Announcing the Initial Release of Mozilla’s Open Source Speech Recognition Model and Voice Dataset

With the holiday, gift-giving season upon us, many people are about to experience the ease and power of new speech-enabled devices. Technical advancements have fueled the growth of speech interfaces through the availability of machine learning tools, resulting in more Internet-connected products that can listen and respond to us than ever before.

At Mozilla we’re excited about the potential of speech recognition. We believe this technology can and will enable a wave of innovative products and services, and that it should be available to everyone.

And yet, while this technology is still maturing, we’re seeing significant barriers to innovation that can put people first. These challenges inspired us to launch Project DeepSpeech and Project Common Voice. Today, we have reached two important milestones in these projects for the speech recognition work of our Machine Learning Group at Mozilla.

I’m excited to announce the initial release of Mozilla’s open source speech recognition model that has an accuracy approaching what humans can perceive when listening to the same recordings. We are also releasing the world’s second largest publicly available voice dataset, which was contributed to by nearly 20,000 people globally.

An open source speech-to-text engine approaching user-expected performance

There are only a few commercial quality speech recognition services available, dominated by a small number of large companies. This reduces user choice and available features for startups, researchers or even larger companies that want to speech-enable their products and services.

This is why we started DeepSpeech as an open source project. Together with a community of likeminded developers, companies and researchers, we have applied sophisticated machine learning techniques and a variety of innovations to build a speech-to-text engine that has a word error rate of just 6.5% on LibriSpeech’s test-clean dataset.

In our initial release today, we have included pre-built packages for Python, NodeJS and a command-line binary that developers can use right away to experiment with speech recognition.

Building the world’s most diverse publicly available voice dataset, optimized for training voice technologies

One reason so few services are commercially available is a lack of data. Startups, researchers or anyone else who wants to build voice-enabled technologies need high quality, transcribed voice data on which to train machine learning algorithms. Right now, they can only access fairly limited data sets.

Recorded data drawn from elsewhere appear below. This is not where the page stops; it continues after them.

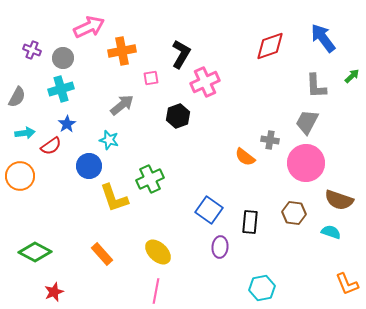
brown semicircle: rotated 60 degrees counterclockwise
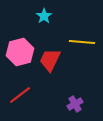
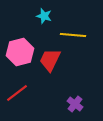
cyan star: rotated 21 degrees counterclockwise
yellow line: moved 9 px left, 7 px up
red line: moved 3 px left, 2 px up
purple cross: rotated 21 degrees counterclockwise
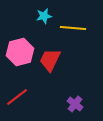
cyan star: rotated 28 degrees counterclockwise
yellow line: moved 7 px up
red line: moved 4 px down
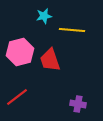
yellow line: moved 1 px left, 2 px down
red trapezoid: rotated 45 degrees counterclockwise
purple cross: moved 3 px right; rotated 28 degrees counterclockwise
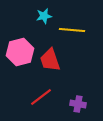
red line: moved 24 px right
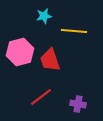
yellow line: moved 2 px right, 1 px down
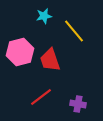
yellow line: rotated 45 degrees clockwise
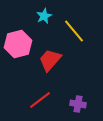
cyan star: rotated 14 degrees counterclockwise
pink hexagon: moved 2 px left, 8 px up
red trapezoid: rotated 60 degrees clockwise
red line: moved 1 px left, 3 px down
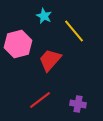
cyan star: rotated 21 degrees counterclockwise
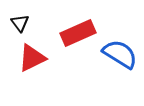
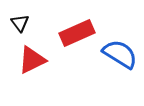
red rectangle: moved 1 px left
red triangle: moved 2 px down
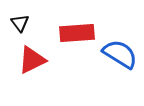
red rectangle: rotated 20 degrees clockwise
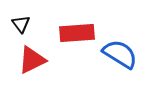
black triangle: moved 1 px right, 1 px down
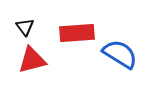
black triangle: moved 4 px right, 3 px down
red triangle: rotated 12 degrees clockwise
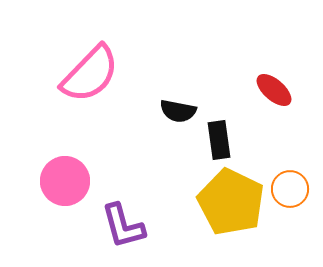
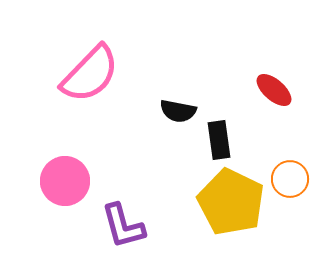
orange circle: moved 10 px up
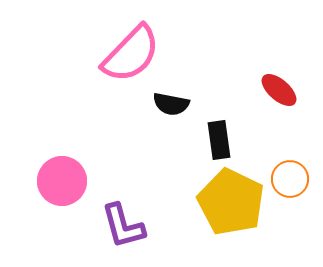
pink semicircle: moved 41 px right, 20 px up
red ellipse: moved 5 px right
black semicircle: moved 7 px left, 7 px up
pink circle: moved 3 px left
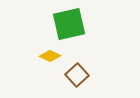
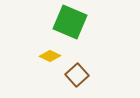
green square: moved 1 px right, 2 px up; rotated 36 degrees clockwise
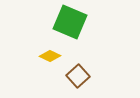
brown square: moved 1 px right, 1 px down
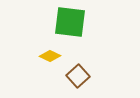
green square: rotated 16 degrees counterclockwise
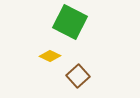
green square: rotated 20 degrees clockwise
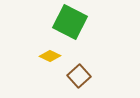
brown square: moved 1 px right
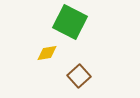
yellow diamond: moved 3 px left, 3 px up; rotated 35 degrees counterclockwise
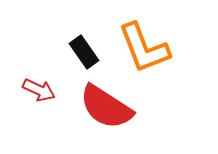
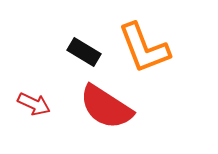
black rectangle: rotated 24 degrees counterclockwise
red arrow: moved 5 px left, 14 px down
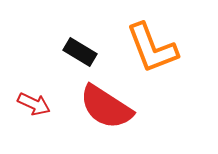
orange L-shape: moved 8 px right
black rectangle: moved 4 px left
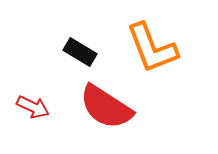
red arrow: moved 1 px left, 3 px down
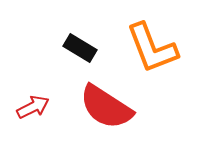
black rectangle: moved 4 px up
red arrow: rotated 52 degrees counterclockwise
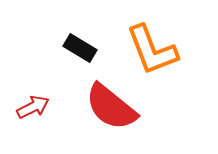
orange L-shape: moved 2 px down
red semicircle: moved 5 px right; rotated 6 degrees clockwise
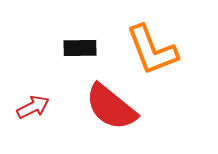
black rectangle: rotated 32 degrees counterclockwise
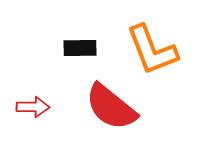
red arrow: rotated 28 degrees clockwise
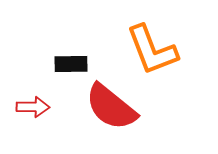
black rectangle: moved 9 px left, 16 px down
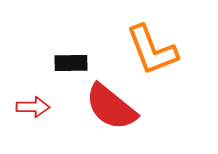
black rectangle: moved 1 px up
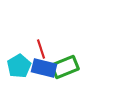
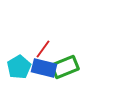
red line: moved 2 px right; rotated 54 degrees clockwise
cyan pentagon: moved 1 px down
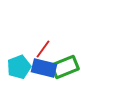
cyan pentagon: rotated 10 degrees clockwise
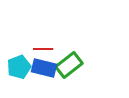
red line: rotated 54 degrees clockwise
green rectangle: moved 4 px right, 2 px up; rotated 16 degrees counterclockwise
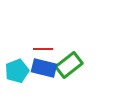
cyan pentagon: moved 2 px left, 4 px down
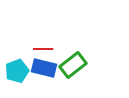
green rectangle: moved 4 px right
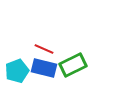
red line: moved 1 px right; rotated 24 degrees clockwise
green rectangle: rotated 12 degrees clockwise
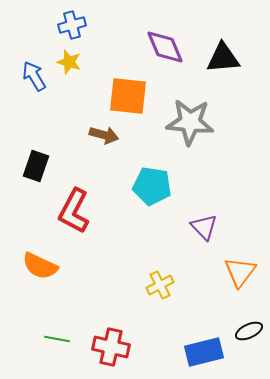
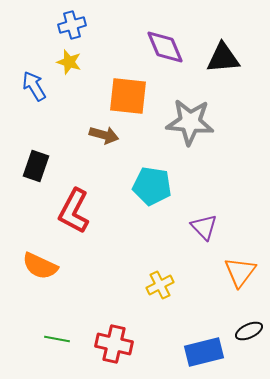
blue arrow: moved 10 px down
red cross: moved 3 px right, 3 px up
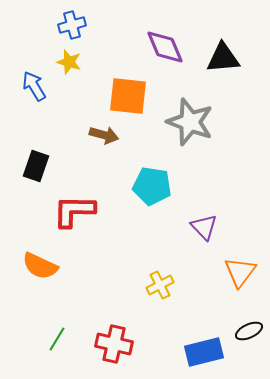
gray star: rotated 15 degrees clockwise
red L-shape: rotated 63 degrees clockwise
green line: rotated 70 degrees counterclockwise
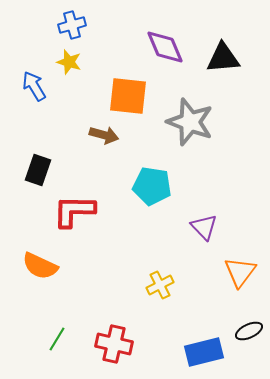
black rectangle: moved 2 px right, 4 px down
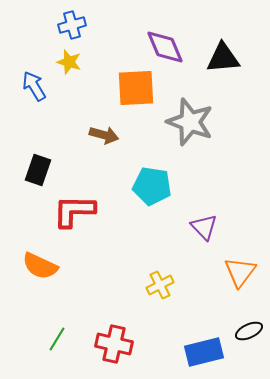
orange square: moved 8 px right, 8 px up; rotated 9 degrees counterclockwise
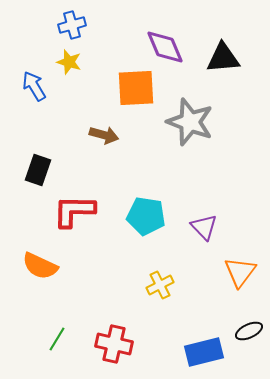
cyan pentagon: moved 6 px left, 30 px down
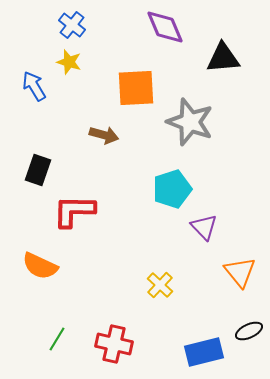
blue cross: rotated 36 degrees counterclockwise
purple diamond: moved 20 px up
cyan pentagon: moved 26 px right, 27 px up; rotated 27 degrees counterclockwise
orange triangle: rotated 16 degrees counterclockwise
yellow cross: rotated 20 degrees counterclockwise
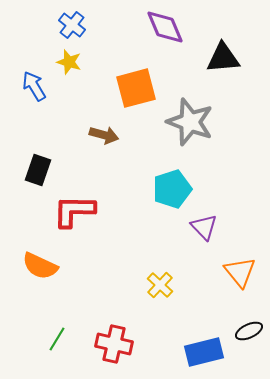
orange square: rotated 12 degrees counterclockwise
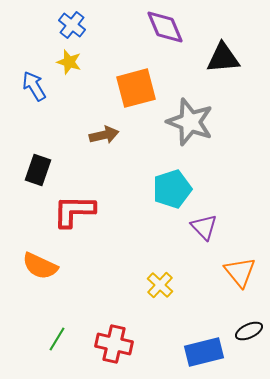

To address this barrier, we launched Project Common Voice this past July. Our aim is to make it easy for people to donate their voices to a publicly available database, and in doing so build a voice dataset that everyone can use to train new voice-enabled applications.

Today, we’ve released the first tranche of donated voices: nearly 400,000 recordings, representing 500 hours of speech. Anyone can download this data.

What’s most important for me is that our work represents the world around us. We’ve seen contributions from more than 20,000 people, reflecting a diversity of voices globally. Too often existing speech recognition services can’t understand people with different accents, and many are better at understanding men than women — this is a result of biases within the data on which they are trained. Our hope is that the number of speakers and their different backgrounds and accents will create a globally representative dataset, resulting in more inclusive technologies.

To this end, while we’ve started with English, we are working hard to ensure that Common Voice will support voice donations in multiple languages beginning in the first half of 2018.

Finally, as we have experienced the challenge of finding publicly available voice datasets, alongside the Common Voice data we have also compiled links to download all the other large voice collections we know about.

Our open development approach

We at Mozilla believe technology should be open and accessible to all, and that includes voice. Our approach to developing this technology is open by design, and we very much welcome more collaborators and contributors who we can work alongside.

As the web expands beyond the 2D page, into the myriad ways where we connect to the Internet through new means like VR, AR, Speech, and languages, we’ll continue our mission to ensure the Internet is a global public resource, open and accessible to all.